### What you will do
Carry on the passage below on carbon taxation in the United Kingdom and Sweden, beginning right after its final sentence.

----- Article -----

In the United Kingdom, from the beginning of policy process the priority is given to stakeholder consultation in order to reflect the opinions of citizens and industry in the design of the system, including consideration for the energy poor (Force 1998). In response to industry concerns, the government exempted energy-intensive industries from taxation, but instead forced them to sign a climate change agreement with the government with voluntary reduction targets. This active adoption of a policy mix of agreements and carbon taxes is also instructive in designing carbon pricing in Japan.

In Sweden, the success factor of early introduction of carbon tax was the fact that tax on fossil fuels was sought as an alternative revenue source to income taxes that had been a high tax burden (Asakawa et al. 2016). This suggests that in addition to the importance of revenue neutrality, the choice of alternative taxes also contributes to public support. In addition, the abundance of biomass, which became an alternative heat source for local heat supply with the introduction of the carbon tax, could be another important factor in increasing public support.

----- Material shown -----

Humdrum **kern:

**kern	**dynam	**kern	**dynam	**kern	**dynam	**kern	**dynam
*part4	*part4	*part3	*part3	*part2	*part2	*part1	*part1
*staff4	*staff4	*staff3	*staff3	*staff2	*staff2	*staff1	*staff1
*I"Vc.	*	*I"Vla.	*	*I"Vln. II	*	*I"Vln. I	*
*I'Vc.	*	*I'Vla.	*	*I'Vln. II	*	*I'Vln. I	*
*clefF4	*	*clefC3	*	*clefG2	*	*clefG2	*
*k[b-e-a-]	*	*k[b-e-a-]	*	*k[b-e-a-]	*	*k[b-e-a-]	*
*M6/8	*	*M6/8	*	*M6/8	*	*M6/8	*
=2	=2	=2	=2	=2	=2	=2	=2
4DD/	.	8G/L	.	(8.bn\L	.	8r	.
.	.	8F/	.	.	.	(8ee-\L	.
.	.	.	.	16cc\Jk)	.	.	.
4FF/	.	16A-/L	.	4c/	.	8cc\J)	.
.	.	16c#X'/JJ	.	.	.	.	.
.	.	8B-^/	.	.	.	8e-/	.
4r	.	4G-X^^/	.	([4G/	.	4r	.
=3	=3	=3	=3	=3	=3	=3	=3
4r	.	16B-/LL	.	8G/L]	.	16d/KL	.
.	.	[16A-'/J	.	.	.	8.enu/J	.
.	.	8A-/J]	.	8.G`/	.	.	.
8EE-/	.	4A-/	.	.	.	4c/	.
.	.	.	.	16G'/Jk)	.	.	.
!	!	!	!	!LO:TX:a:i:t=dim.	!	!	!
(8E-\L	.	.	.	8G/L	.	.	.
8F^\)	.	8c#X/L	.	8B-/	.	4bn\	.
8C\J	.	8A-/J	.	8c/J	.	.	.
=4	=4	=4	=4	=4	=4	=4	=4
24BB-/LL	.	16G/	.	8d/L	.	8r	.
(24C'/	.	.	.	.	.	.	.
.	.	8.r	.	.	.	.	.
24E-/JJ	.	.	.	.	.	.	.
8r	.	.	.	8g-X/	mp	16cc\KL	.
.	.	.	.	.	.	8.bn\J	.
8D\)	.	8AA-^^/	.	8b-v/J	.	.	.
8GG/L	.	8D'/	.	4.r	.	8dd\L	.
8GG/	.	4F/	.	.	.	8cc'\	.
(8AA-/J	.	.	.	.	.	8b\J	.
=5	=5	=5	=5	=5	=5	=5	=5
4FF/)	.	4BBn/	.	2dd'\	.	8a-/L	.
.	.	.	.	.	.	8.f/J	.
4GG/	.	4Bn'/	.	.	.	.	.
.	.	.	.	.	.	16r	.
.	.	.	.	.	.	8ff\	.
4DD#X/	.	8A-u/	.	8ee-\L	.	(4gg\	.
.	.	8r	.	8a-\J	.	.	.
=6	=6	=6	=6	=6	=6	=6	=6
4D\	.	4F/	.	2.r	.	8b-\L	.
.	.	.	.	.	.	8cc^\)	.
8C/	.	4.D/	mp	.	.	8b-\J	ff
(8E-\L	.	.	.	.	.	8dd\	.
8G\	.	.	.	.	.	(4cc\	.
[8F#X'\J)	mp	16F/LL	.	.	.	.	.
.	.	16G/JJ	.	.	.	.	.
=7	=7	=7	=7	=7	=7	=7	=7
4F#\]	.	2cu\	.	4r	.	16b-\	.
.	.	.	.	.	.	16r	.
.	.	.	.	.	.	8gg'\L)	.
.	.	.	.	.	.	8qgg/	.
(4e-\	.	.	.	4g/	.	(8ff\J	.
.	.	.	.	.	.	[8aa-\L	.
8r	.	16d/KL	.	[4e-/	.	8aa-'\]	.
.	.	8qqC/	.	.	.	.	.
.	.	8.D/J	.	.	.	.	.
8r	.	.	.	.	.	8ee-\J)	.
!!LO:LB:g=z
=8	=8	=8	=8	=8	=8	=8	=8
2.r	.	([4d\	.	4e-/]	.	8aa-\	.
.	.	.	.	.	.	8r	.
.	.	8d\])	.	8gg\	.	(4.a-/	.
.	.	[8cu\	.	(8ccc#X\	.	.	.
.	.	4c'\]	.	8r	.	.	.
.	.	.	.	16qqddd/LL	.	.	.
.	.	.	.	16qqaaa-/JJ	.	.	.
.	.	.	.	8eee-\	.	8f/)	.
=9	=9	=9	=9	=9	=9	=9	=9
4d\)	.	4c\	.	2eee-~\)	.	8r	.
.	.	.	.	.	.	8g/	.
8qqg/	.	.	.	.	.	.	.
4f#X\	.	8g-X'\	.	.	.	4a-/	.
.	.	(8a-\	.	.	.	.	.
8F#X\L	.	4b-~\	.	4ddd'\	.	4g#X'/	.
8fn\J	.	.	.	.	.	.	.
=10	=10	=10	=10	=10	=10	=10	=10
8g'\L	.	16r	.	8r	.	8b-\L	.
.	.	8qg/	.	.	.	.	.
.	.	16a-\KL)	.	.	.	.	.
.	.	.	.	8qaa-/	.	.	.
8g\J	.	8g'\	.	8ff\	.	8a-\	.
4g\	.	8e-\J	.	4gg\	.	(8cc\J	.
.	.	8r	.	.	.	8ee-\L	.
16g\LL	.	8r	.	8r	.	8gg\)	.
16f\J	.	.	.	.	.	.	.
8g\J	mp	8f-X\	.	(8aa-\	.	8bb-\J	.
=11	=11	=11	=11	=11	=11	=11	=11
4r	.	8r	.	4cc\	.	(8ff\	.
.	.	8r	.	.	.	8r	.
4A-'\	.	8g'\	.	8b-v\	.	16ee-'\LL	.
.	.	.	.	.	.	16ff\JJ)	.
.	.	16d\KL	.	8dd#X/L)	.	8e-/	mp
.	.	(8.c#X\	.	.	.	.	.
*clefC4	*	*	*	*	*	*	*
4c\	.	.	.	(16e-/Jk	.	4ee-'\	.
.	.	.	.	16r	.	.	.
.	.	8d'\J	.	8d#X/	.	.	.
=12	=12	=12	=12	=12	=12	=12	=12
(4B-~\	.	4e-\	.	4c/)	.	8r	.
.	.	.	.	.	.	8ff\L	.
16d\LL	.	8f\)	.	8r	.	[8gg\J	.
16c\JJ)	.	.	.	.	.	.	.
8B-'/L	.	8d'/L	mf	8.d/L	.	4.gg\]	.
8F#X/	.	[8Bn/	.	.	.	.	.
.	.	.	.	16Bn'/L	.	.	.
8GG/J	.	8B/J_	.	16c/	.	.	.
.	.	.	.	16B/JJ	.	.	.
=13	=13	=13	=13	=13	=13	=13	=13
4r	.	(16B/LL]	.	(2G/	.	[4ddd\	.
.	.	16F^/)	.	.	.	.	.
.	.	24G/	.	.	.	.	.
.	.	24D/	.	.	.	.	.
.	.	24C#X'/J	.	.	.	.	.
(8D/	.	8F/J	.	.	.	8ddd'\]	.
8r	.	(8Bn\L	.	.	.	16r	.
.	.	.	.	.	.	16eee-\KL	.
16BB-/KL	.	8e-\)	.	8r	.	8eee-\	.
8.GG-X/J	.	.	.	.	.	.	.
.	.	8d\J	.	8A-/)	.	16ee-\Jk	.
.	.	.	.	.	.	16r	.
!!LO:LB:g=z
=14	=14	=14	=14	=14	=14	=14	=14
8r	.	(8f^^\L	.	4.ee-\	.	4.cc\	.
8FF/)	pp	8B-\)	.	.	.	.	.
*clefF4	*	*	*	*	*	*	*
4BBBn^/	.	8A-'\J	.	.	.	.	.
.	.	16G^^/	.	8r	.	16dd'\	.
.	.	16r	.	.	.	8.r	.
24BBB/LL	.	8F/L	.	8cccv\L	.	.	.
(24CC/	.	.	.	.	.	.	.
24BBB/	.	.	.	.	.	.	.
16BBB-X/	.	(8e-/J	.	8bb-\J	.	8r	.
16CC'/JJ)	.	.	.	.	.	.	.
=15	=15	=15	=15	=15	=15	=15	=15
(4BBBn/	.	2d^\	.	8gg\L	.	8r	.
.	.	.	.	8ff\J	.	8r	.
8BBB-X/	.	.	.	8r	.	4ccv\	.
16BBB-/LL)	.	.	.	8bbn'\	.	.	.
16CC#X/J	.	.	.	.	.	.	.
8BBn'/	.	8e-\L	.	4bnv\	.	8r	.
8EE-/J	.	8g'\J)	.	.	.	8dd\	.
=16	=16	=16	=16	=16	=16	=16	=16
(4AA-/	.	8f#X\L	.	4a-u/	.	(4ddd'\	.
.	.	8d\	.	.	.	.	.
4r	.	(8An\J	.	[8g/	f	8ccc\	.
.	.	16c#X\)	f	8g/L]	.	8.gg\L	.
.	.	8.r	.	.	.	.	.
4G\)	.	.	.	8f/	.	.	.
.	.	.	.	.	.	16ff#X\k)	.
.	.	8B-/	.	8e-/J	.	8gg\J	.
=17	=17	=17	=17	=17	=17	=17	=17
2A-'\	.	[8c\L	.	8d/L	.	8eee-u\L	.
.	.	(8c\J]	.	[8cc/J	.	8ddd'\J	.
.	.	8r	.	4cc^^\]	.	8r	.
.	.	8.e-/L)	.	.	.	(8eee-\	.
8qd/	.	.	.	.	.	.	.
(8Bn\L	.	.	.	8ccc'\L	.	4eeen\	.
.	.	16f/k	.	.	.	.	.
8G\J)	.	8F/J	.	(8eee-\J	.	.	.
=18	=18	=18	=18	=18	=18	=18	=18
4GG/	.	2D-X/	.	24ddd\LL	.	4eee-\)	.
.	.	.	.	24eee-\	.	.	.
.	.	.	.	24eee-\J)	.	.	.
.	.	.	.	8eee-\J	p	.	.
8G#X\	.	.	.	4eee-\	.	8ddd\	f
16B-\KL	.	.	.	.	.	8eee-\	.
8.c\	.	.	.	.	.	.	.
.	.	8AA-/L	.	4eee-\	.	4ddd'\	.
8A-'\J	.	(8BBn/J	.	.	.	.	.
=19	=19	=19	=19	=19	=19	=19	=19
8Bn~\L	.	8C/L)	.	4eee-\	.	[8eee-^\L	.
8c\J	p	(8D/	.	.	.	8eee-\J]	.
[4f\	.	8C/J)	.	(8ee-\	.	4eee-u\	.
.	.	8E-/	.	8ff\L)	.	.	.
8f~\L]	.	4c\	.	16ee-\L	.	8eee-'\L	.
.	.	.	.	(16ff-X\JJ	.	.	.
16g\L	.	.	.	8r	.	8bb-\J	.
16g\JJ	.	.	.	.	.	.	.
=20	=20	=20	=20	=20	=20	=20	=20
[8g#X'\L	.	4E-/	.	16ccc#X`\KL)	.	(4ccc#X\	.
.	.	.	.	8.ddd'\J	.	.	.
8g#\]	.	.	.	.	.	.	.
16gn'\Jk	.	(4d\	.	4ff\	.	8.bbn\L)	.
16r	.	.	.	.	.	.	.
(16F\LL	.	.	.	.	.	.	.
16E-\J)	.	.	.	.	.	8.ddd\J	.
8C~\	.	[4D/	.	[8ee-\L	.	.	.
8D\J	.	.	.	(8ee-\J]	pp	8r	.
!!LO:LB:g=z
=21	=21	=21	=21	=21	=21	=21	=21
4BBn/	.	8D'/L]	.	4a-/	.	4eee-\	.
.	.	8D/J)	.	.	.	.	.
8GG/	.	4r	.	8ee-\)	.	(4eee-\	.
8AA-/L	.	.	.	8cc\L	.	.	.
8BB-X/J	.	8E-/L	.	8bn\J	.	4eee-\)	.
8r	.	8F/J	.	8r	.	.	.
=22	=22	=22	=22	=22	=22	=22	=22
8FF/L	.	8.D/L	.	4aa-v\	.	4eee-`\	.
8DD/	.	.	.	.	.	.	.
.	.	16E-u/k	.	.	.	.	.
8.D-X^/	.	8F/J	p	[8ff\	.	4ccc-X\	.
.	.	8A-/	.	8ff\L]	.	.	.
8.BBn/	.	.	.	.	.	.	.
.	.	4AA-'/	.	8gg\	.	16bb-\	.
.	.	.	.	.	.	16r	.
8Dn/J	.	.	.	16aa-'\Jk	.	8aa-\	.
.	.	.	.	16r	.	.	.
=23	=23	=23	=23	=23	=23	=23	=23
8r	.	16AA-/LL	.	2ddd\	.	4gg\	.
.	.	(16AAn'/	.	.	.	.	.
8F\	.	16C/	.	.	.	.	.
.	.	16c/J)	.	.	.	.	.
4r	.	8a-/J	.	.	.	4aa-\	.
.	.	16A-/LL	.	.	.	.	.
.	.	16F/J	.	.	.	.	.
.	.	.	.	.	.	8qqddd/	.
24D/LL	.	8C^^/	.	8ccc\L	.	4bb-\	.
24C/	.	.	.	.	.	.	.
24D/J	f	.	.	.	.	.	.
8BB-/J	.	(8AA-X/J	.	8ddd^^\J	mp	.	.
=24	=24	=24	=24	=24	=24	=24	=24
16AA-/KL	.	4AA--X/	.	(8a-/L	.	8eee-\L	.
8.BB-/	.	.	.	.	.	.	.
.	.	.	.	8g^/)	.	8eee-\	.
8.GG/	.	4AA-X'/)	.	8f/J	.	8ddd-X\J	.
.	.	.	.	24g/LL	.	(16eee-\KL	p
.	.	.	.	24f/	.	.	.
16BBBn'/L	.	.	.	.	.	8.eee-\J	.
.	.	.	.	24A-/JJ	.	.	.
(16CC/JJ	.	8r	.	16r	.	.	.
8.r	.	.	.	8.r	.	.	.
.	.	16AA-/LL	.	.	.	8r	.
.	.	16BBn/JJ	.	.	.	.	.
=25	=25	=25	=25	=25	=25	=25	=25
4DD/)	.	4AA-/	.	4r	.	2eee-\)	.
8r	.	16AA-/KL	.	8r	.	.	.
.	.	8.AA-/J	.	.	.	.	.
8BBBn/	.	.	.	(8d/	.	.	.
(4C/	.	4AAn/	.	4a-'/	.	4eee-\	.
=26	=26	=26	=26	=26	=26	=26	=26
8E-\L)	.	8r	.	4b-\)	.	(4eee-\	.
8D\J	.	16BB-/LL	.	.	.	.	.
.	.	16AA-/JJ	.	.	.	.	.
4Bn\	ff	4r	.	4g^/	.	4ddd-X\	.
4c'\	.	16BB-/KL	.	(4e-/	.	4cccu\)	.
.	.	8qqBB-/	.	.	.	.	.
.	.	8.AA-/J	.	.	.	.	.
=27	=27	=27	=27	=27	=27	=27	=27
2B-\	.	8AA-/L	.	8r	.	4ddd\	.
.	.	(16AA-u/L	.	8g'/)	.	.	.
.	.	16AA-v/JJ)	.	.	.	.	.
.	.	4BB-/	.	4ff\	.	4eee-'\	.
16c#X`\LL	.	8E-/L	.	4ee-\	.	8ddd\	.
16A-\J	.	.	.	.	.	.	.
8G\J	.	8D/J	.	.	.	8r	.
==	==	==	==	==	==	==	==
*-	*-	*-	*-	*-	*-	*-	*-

-----

### Answer to this problem
2.3 The Current Status of Effective Carbon Rates

There is an argument that energy taxes also function as carbon pricing instruments. For example, taxation on fossil fuels provides incentives to reduce fossil fuels consumption and consequently has the same effect as a carbon tax, if we just focus on one type of fossil fuel. The important difference between carbon tax and energy tax is that the former tax rates per carbon content are identical across different types of fossil fuels while those of the latter differ between different fossil fuels, and in the worst case the latter could give incentive to increase carbon emissions through lowering relative price of high carbon content fossil fuel such as coal comparing with that of low carbon content fossil fuel such as natural gas. Bearing this caveat in mind, energy tax can be regarded as an extension of carbon pricing. Following this line of argument, OECD defines effective carbon rates (ECR) as the sum of explicit carbon prices (carbon taxes and ETS) and fossil fuel taxes per carbon emission, and estimates the effective carbon rates of OECD countries and its key partner countries as shown in Table 1 (OECD 2016).

Table 1 Effective Carbon Rates (ECR) of OECD Countries and Key Partner Countries

Switzerland records the highest national average effective carbon rate at EUR 104.4/t-CO2, followed by Luxemburg (EUR 95.3/t-CO2) and Norway (EUR 93.0/t-CO2). Interestingly the national average effective carbon rate of Sweden (EUR 69.3/t-CO2) is significantly lower than its carbon tax rate (USD 127/t-CO2), which means that substantial portion of carbon emissions are exempted from carbon tax.

The effective carbon rates vary greatly across sectors. In many countries including Japan, road transport energy is heavily taxed and is associated with much higher effective carbon rates than those of remaining energy usages, as shown in Table 1. For example, in Japan, the average effective carbon rate of road transport energy is high at EUR 188.3/t-CO2 while that of other energies is much low at EUR 7.7/t-CO2, which result in the country’s average effective carbon rate at EUR 34.8/t-CO2.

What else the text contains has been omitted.